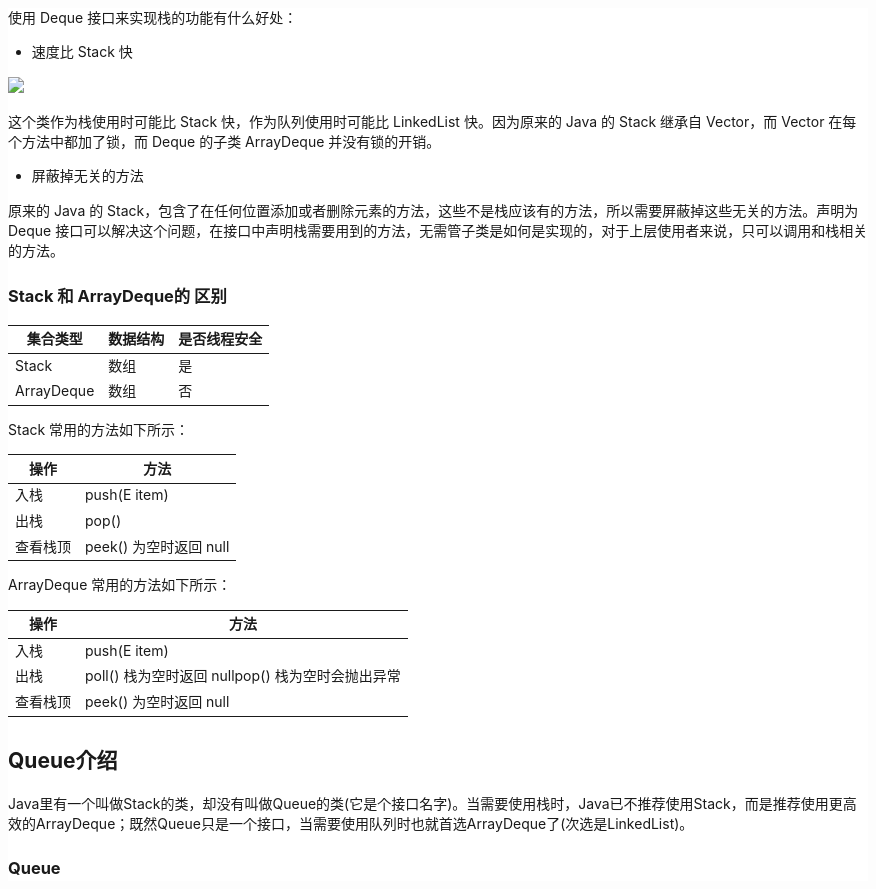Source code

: 

使用 Deque 接口来实现栈的功能有什么好处：

- 速度比 Stack 快

![](https://seven97-blog.oss-cn-hangzhou.aliyuncs.com/imgs/202404250856079.jpg)

这个类作为栈使用时可能比 Stack 快，作为队列使用时可能比 LinkedList 快。因为原来的 Java 的 Stack 继承自 Vector，而 Vector 在每个方法中都加了锁，而 Deque 的子类 ArrayDeque 并没有锁的开销。

- 屏蔽掉无关的方法

原来的 Java 的 Stack，包含了在任何位置添加或者删除元素的方法，这些不是栈应该有的方法，所以需要屏蔽掉这些无关的方法。声明为 Deque 接口可以解决这个问题，在接口中声明栈需要用到的方法，无需管子类是如何是实现的，对于上层使用者来说，只可以调用和栈相关的方法。

### Stack 和 ArrayDeque的 区别

| 集合类型   | 数据结构 | 是否线程安全 |
| ---------- | -------- | ------------ |
| Stack      | 数组     | 是           |
| ArrayDeque | 数组     | 否           |

 

Stack 常用的方法如下所示：

| 操作     | 方法                   |
| -------- | ---------------------- |
| 入栈     | push(E  item)          |
| 出栈     | pop()                  |
| 查看栈顶 | peek() 为空时返回 null |

 

ArrayDeque 常用的方法如下所示：

| 操作     | 方法                                                |
| -------- | --------------------------------------------------- |
| 入栈     | push(E  item)                                       |
| 出栈     | poll() 栈为空时返回    nullpop() 栈为空时会抛出异常 |
| 查看栈顶 | peek() 为空时返回 null                              |

 



## Queue介绍

Java里有一个叫做Stack的类，却没有叫做Queue的类(它是个接口名字)。当需要使用栈时，Java已不推荐使用Stack，而是推荐使用更高效的ArrayDeque；既然Queue只是一个接口，当需要使用队列时也就首选ArrayDeque了(次选是LinkedList)。

### Queue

————————

### Activity
For this task, copy every line of the material in which "查看栈顶" appears.

### Response to this exercise
| 查看栈顶 | peek() 为空时返回 null |
| 查看栈顶 | peek() 为空时返回 null                              |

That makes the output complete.